# Fun With The Javanese That Got Me (Dial Up Warning)



## kevyn (Jun 28, 2004)

This is my Javanese Retic, the one that nailed my hand. He's great once he's out of his enclosure. While he's in it though, different story. We took these today. Lots of fun!


----------



## Bryony (Jun 28, 2004)

nice turban
is this the new fashion?

lovley retic
i want a cuddle


----------



## spottedpython (Jun 28, 2004)

has that retic got pink eyes or is it just the camera by the way gergous retic kevyn


----------



## Slateman (Jun 28, 2004)

Nice Kevyn. I don,t think that you would like him to start constriction when arownd the neck.
How big they grow normally?


----------



## kevyn (Jun 28, 2004)

They grow extremely large. Retics average out at about 20ft. . This one's only a yearling and about 7-8ft. . Females can get about 12ft. in a year. This ones just a baby.


----------



## Guest (Jun 28, 2004)

I hope it pays rent when it gets to 20 feet in length, damn that will be a big pet dude. Good stuff.


----------



## Ricko (Jun 28, 2004)

awesome snake and some very nice tats you have kev


----------



## Slateman (Jun 28, 2004)

My GOT monster.


----------



## Adam (Jun 28, 2004)

GEEZ you know how to make a man jealous!!!!!!!!!!!!!!!!!!!!!!!!!!!!!!!!!!Tatts aren't bad either!!!


----------



## dobermanmick (Jun 28, 2004)

yet another great looking snake ! how many do you have now !
thanks for the pics kevyn


----------



## Adam (Jun 28, 2004)

Can you send me one when they breed????


----------



## kevyn (Jun 29, 2004)

Nothing would please me more than to tap into an untouched market, but alas it's illegal. Move over here though, and I'll sell you as many as you like.


----------



## Bryony (Jun 29, 2004)

we will all come live with you!!!
APS national move together to your place!!!!
well we all know the "backyard" is big enough but will have to share with your horsey


----------



## kevyn (Jun 29, 2004)

Not to worry, there's 2 horses. I'd wait to move here until next year. We're looking at buying a few acres and building a nice big facility for reptiles. Rome wasen't built in a day, but a few more bodies would hurry things along nicely. :wink:


----------



## hugsta (Jun 29, 2004)

20ft retic poo. Now that would be messy!!! :shock: :? :wink:


----------



## moosenoose (Jun 29, 2004)

I'll say it again..teaser! What's your biggest snake you've got Kevyn & what size enclosure do you keep it in? Thanx in advance.


----------



## kevyn (Jun 29, 2004)

It's not so much what our biggest snake is right now, but what it will be in very near future. We're putting together a deal to get a pair of Sulawesi Island Retics. Now for those that don't know, Sulawesi Retics are the biggest of the big. They get larger on average than any other Retic. Bob Clarks giant "Fluffy" is a Sulawesi. The male we're looking at getting is 15-17ft. and the female last messured at 20ft. . I'm not sure what sized enclosure we're going to keep them in, but for sure we'll be building something large. Maybe a 10ft. enclosure. I can't wait. We're getting a good deal on the pair, but it's still expensive so we're hoping by mid to late summer to have them here. 

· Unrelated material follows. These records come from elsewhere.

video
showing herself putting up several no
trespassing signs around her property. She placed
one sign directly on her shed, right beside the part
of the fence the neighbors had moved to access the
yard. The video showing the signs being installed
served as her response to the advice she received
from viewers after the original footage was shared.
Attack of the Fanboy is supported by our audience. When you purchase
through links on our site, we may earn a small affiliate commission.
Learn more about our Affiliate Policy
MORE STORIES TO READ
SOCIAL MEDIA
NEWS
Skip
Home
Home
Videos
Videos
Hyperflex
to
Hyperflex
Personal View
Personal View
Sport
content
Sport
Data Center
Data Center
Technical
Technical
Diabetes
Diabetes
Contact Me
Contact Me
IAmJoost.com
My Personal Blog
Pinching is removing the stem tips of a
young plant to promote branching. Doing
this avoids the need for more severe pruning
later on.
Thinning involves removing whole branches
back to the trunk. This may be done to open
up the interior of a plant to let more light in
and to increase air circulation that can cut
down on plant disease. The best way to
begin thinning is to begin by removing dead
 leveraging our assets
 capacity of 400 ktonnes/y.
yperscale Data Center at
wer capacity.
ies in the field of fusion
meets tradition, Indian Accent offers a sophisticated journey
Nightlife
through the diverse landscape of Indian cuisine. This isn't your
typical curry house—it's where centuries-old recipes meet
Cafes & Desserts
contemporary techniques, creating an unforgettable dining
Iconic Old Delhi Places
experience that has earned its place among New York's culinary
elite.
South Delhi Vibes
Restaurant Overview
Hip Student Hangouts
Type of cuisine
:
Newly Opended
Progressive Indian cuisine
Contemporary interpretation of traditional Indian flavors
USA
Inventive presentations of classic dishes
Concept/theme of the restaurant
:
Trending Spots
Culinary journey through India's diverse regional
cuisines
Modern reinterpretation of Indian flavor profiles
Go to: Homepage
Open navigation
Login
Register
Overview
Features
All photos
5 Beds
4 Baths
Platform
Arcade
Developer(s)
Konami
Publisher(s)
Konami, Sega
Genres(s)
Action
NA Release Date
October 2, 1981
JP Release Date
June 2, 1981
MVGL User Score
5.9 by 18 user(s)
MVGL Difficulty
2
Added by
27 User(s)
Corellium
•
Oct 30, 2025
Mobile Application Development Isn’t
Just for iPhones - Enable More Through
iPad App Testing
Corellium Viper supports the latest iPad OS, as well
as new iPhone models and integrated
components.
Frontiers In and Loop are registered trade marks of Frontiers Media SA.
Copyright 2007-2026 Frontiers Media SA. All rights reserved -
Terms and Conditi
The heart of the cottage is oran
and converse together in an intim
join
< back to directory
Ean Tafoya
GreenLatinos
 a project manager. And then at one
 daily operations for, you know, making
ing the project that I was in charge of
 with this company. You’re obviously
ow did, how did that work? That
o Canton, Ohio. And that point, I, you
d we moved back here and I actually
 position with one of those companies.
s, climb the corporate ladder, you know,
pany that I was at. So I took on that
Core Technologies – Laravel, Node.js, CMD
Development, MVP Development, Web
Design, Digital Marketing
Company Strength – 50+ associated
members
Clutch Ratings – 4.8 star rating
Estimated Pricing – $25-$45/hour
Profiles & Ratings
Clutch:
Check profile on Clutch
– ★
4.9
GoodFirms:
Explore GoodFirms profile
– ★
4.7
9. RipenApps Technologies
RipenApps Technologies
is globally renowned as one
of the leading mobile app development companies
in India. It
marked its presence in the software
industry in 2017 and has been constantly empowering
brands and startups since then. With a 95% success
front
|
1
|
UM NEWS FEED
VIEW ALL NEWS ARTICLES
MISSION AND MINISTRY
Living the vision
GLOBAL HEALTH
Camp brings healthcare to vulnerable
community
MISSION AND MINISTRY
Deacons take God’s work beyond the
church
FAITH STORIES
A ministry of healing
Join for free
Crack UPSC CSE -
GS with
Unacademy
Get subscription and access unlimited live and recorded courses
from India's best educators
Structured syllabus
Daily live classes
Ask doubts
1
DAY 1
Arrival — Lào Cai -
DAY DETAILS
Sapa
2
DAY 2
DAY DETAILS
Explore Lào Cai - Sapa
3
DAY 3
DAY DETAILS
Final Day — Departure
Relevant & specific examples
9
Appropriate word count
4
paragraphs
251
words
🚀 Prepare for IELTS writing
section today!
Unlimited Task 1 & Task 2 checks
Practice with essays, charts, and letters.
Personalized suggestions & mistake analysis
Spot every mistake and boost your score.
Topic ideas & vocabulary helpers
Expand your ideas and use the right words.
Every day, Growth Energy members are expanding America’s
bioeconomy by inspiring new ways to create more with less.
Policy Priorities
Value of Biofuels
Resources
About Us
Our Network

We have a couple of Burms right now approaching the 10ft. mark. They are in costum enclosures messuring at 2x4ft. . They're very comfortable in them right now, but eventually we'll need to up-size their enclosures too. I love giants. By far my favourite snakes to work with.

Thanks for all the kind words all. I think my Javanese will have some surprises for us colour wise, as he grows, and gets more comfortable here.


----------